Thanks for taking the time to explain the above. My reference to original research links to the Wikipedia basic principle of "no original research", i.e. everything in Wikipedia must be backed up by reliable external sources. In the context of this thread I was interested in the source of the information that Springer was withdrawing the book, which would have justified your removal of content from the various articles. You have since explained that this is not yet in the public domain; the consensus here seems to be that the deletions are not (yet?) justified. As far as Wikipedia is concerned, the edits should be reverted while we await the outcome of Springer's review.
I have been looking online for more background to this matter and see that there is a recent (Jan. 2011) arXiv paper by Cook called "The Inherent Geometry of the Nuclear Hamiltonian" (here), which mentions that the idea of an fcc nuclear model was first suggested by Wigner in 1937(!) and that it has been developed by other physicists (as well as Cook) since then. I can't imagine that Wigner was involved with "pseudo-science"; the above paper doesn't mention Pauling's spherons - the claim that Cook thinks that Pauling's work is the "cornerstone of nuclear physics" seems to be a misunderstanding of his position. I also came across the abstract of a presentation in Zakopane in 2002, which you co-authored with Dudek and Gozdz (here), with the title "Atomic Nuclei with Tetrahedral and Octahedral Symmetries" and wondered whether there might be some common ground between your work and the fcc models (which, as suggested by Wigner, Cook et al, display such symmetries). I'm surprised by the mention of "innumerable factual errors" in the book; do you mean that the nuclear physics community knows what the structure of the nucleus is and that Cook just gets it wrong? --TraceyR (talk) 15:50, 15 April 2011 (UTC)Reply

Update: The last time I checked the Springer website, the second edition of 'Models of Atomic Nucleus' was still available from Springer Verlag and sample pages could be downloaded. Indeed, the statistics suggest that many downloads have taken place over the last 90 days, indicating significant interest. Can you tell me the state of the review process? It is now several months since you wrote that it was being reviewed but nothing has happened. Have the complaints been withdrawn, or is the review just taking a long time? Thanks.--TraceyR (talk) 22:43, 28 August 2011 (UTC)Reply

Hey Tracy: I don't know about the status of the review process. I assume that it is on-going: referee reviews can take months for just a regular article, so for an entire book, it may be longer. I can try to get some info. About the downloads: is it the only book where download info is available? User:Schunck 4 September 2011
No, downloads of samples pages and/or chapters are available for many Springer titles. You mentioned earlier that many members of the physics community complained to Dr, Schneider and Prof. Achim Richter about this book and demanded its withdrawal; I gather from your comments that Prof. Richter agreed with their complaint. Do you know how who else complained about it? Is it fair to assume that the book cannot be spectacularly unscientific, if it is taking so long to review it? Thanks. --TraceyR (talk) 16:23, 17 October 2011 (UTC)Reply

"Atomic Nuclei with Tetrahedral and Octahedral Symmetries" edit

Things have been quiet for a few days, so I thought I'd ask you about the tetrahedral and octahedral symmetries you wrote about. Are these "real" in the sense of being characteristics of the nucleus, or are they used in computational algorithms because they make massive simulations easier to program (or for some other reason)? Reading "Models of the Atomic Nucleus", and seeing there the correspondence between the Schrödinger equation and the co-ordinates of the lattice model, it made me wonder whether the use of tetrahedral and octahedral symmetries in nuclear theory was a coincidence or not. I'm not a professional physicist, so if you have time to answer this question, please keep it simple! I'm also puzzled by the references to factual errors and poor science in the book; I found it very readable and accessible to the non-specialist - can you tell me what sorts of errors you and others are concerned about? Thanks. --TraceyR (talk) 14:03, 19 April 2011 (UTC)Reply

Dear Tracey, my apologies for not answering earlier, I have been quite busy recently. First, the quick and easy answer about Wigner: in 1937, people knew very little about nuclei. What looked like a great idea in 1937 may be laughed at in 2011, no offence intended. And even if it is not the case for Wigner, who's one of the greatest mathematical physicists, geniuses are sometimes misled: think of Newton and his alchemy experiments.

Spatial grounding data
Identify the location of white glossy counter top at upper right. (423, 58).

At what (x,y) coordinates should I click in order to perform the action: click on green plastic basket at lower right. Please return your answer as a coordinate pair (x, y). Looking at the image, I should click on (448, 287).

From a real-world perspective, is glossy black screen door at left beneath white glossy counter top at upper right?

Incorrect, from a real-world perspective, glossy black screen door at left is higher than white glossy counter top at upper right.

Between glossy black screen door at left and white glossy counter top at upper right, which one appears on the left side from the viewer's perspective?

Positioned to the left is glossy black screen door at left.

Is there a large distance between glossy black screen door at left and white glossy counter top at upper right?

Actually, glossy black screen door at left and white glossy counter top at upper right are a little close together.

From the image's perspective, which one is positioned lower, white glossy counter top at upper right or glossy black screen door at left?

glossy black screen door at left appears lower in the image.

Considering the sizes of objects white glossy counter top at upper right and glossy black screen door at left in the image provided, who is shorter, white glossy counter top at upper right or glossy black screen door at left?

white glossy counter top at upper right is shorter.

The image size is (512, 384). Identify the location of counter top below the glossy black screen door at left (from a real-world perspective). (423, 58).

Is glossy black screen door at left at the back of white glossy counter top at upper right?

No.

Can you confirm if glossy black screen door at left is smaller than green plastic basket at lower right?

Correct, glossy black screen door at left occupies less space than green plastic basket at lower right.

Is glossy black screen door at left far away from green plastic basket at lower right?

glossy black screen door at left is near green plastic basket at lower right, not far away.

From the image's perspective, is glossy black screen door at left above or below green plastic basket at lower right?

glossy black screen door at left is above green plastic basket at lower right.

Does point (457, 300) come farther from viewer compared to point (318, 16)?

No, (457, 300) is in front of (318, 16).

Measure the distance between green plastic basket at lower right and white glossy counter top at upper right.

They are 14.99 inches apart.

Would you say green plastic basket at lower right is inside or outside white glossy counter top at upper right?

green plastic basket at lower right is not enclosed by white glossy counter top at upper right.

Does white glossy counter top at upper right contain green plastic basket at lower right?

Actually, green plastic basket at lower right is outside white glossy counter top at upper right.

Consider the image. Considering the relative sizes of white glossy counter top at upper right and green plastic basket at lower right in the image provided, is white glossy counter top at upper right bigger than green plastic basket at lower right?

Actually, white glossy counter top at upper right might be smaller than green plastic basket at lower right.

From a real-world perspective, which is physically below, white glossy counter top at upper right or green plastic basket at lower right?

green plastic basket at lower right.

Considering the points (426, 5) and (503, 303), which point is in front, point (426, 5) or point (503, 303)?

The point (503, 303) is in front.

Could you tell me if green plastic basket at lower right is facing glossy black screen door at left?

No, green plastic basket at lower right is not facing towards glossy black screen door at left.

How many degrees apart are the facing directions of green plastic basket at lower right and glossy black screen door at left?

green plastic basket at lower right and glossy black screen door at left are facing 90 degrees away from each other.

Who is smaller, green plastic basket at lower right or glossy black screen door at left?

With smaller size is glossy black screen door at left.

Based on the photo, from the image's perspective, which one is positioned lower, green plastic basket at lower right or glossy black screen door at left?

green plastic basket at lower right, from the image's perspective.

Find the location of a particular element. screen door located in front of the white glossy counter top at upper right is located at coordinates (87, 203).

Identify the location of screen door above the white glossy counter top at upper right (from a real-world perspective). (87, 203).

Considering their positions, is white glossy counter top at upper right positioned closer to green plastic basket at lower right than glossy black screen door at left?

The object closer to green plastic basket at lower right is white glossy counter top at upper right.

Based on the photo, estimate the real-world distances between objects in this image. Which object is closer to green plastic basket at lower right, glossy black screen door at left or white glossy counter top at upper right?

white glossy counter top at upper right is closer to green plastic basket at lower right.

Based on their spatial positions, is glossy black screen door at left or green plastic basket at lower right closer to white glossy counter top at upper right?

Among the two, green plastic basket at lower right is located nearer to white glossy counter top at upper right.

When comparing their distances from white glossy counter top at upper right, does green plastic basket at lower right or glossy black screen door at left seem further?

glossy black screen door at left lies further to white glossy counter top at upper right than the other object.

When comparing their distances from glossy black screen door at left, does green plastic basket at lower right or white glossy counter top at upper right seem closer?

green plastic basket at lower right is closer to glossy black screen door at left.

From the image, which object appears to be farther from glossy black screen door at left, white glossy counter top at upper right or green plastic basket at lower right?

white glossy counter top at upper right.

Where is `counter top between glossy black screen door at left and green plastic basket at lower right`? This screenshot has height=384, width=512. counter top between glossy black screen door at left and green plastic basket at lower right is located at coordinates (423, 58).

- Actions to take -
1 – Using the talk page discussion, decide whether each statement is true. Answer yes or no, and quote the exact words of the discussion that settle it.
(a) The arXiv paper by Cook cited in the discussion dates from January 2011.
(b) Schunck states that the review process has been completed.
(c) TraceyR found the book difficult for a non-specialist to read.
2 – Echo back everything in the records from the line containing "Positioned to the" down to the line containing "Is there a large", including both of those lines.
The talk page discussion and the records have no connection to each other.

- Per-task answers -
1 –
(a) Yes: "a recent (Jan. 2011) arXiv paper by Cook"
(b) No: "I don't know about the status of the review process."
(c) No: "I found it very readable and accessible to the non-specialist"

2 –
Positioned to the left is glossy black screen door at left.

Is there a large distance between glossy black screen door at left and white glossy counter top at upper right?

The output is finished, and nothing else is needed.